• _Exercise_
All lines of the material that contain "time" must be copied out.
※
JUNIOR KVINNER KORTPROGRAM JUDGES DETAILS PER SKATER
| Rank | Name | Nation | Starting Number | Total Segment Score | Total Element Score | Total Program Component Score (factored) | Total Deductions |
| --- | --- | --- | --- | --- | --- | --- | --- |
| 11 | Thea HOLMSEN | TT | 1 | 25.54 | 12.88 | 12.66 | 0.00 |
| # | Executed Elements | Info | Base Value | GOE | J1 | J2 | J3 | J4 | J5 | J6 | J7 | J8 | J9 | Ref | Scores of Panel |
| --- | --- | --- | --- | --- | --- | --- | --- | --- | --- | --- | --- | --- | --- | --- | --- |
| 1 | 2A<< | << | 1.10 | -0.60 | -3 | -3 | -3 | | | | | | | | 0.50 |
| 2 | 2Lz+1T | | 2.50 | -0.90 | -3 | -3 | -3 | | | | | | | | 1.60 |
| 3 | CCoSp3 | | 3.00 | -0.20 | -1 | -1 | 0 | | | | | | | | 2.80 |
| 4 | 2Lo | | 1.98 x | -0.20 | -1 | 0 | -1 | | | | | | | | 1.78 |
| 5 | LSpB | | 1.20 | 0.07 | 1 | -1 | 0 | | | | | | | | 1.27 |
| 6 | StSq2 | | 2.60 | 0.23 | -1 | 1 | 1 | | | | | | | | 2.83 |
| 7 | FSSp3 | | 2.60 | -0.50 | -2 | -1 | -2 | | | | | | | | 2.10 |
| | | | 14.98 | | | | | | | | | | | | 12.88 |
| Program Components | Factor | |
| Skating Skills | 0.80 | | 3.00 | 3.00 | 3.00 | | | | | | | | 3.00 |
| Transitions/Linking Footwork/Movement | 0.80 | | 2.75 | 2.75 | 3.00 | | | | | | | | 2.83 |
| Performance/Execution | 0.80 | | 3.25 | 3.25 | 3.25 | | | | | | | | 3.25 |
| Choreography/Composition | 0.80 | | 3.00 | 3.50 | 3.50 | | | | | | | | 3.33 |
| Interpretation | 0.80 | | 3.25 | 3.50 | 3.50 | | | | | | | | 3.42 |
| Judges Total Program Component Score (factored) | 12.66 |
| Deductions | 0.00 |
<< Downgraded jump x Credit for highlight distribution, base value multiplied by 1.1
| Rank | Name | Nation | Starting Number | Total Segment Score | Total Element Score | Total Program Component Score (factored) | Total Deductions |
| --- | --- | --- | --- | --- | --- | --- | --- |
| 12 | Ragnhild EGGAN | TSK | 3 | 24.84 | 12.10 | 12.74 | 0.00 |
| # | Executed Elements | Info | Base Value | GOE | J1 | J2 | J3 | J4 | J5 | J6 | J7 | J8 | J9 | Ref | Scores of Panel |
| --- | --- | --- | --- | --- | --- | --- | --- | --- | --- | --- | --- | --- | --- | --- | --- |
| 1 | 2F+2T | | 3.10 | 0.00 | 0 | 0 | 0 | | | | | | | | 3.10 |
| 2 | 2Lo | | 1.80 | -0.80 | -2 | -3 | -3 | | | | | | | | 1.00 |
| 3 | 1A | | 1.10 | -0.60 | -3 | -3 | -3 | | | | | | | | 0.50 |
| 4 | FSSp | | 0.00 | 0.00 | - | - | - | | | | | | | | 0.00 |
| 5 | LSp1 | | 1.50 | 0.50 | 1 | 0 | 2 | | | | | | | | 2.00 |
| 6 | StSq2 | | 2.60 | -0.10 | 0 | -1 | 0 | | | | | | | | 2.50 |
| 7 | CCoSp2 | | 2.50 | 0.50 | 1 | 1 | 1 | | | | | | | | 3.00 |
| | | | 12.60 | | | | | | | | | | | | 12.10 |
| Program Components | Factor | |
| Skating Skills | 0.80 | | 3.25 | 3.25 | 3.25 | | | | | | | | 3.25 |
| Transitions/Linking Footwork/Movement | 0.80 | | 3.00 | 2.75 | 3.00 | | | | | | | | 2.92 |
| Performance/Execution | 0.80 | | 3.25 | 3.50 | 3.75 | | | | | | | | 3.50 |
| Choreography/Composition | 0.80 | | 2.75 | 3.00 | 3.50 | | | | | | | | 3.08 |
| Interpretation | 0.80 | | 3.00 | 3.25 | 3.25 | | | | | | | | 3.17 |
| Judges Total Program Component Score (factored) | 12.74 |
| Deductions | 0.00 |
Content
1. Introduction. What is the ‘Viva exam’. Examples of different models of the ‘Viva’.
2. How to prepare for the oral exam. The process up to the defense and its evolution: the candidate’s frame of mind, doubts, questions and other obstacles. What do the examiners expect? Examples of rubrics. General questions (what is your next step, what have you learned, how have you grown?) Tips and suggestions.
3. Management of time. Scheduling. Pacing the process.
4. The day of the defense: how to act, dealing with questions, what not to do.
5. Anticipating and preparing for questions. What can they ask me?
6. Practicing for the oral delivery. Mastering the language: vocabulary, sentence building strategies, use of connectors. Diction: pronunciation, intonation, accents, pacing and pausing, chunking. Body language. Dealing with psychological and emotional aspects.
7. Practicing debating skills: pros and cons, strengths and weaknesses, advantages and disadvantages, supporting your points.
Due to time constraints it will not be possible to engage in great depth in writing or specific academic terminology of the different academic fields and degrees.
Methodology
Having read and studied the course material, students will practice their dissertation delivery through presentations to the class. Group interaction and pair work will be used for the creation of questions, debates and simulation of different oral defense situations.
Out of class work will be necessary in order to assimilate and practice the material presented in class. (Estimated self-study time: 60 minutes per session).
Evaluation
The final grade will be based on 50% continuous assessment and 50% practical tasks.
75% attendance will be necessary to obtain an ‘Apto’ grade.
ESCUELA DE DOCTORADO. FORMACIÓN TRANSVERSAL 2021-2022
※
• _Written response_
3. Management of time. Scheduling. Pacing the process.
Due to time constraints it will not be possible to engage in great depth in writing or specific academic terminology of the different academic fields and degrees.
Out of class work will be necessary in order to assimilate and practice the material presented in class. (Estimated self-study time: 60 minutes per session).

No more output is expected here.